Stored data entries
=====
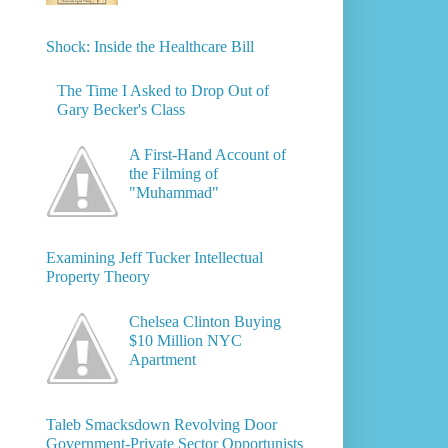
Shock: Inside the Healthcare Bill
The Time I Asked to Drop Out of
Gary Becker's Class
A First-Hand Account of
the Filming of
"Muhammad"
Examining Jeff Tucker Intellectual
Property Theory
Chelsea Clinton Buying
$10 Million NYC
Apartment
Taleb Smacksdown Revolving Door
Government-Private Sector Opportunists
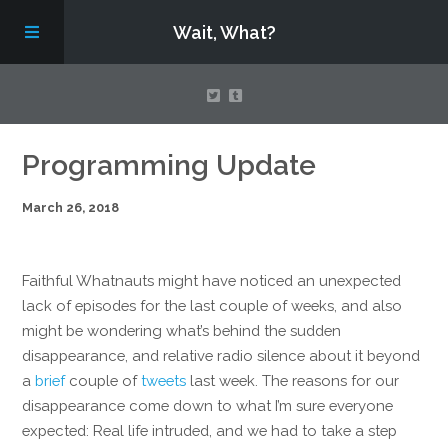
Wait, What?
Contact Us
Programming Update
March 26, 2018
About
Assembling Avengers Assemble!
Faithful Whatnauts might have noticed an unexpected
lack of episodes for the last couple of weeks, and also
might be wondering what’s behind the sudden
disappearance, and relative radio silence about it beyond
a
brief
couple of
tweets
last week. The reasons for our
disappearance come down to what I’m sure everyone
expected: Real life intruded, and we had to take a step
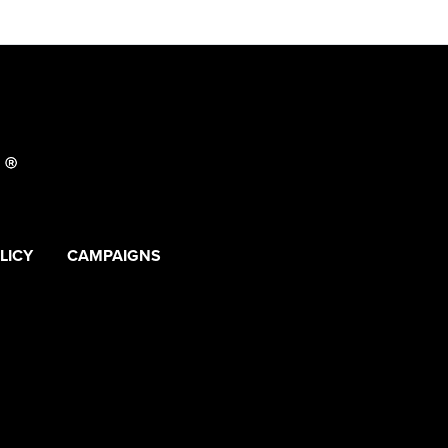
LICY
CAMPAIGNS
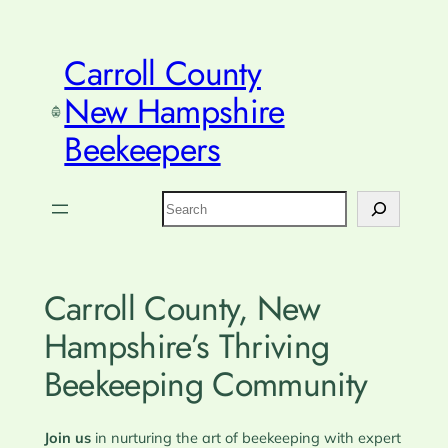
Skip
to
Carroll County
content
New Hampshire
Beekeepers
Search
Carroll County, New
Hampshire’s Thriving
Beekeeping Community
Join us
in nurturing the art of beekeeping with expert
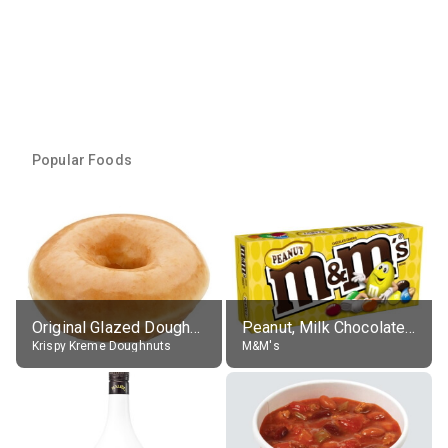
Popular Foods
Original Glazed Doughnut
Peanut, Milk Chocolate Candies
Krispy Kreme Doughnuts
M&M's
=====
Your response should contain each line of the entries above that holds the string "last".

lack of episodes for the last couple of weeks, and also
last week. The reasons for our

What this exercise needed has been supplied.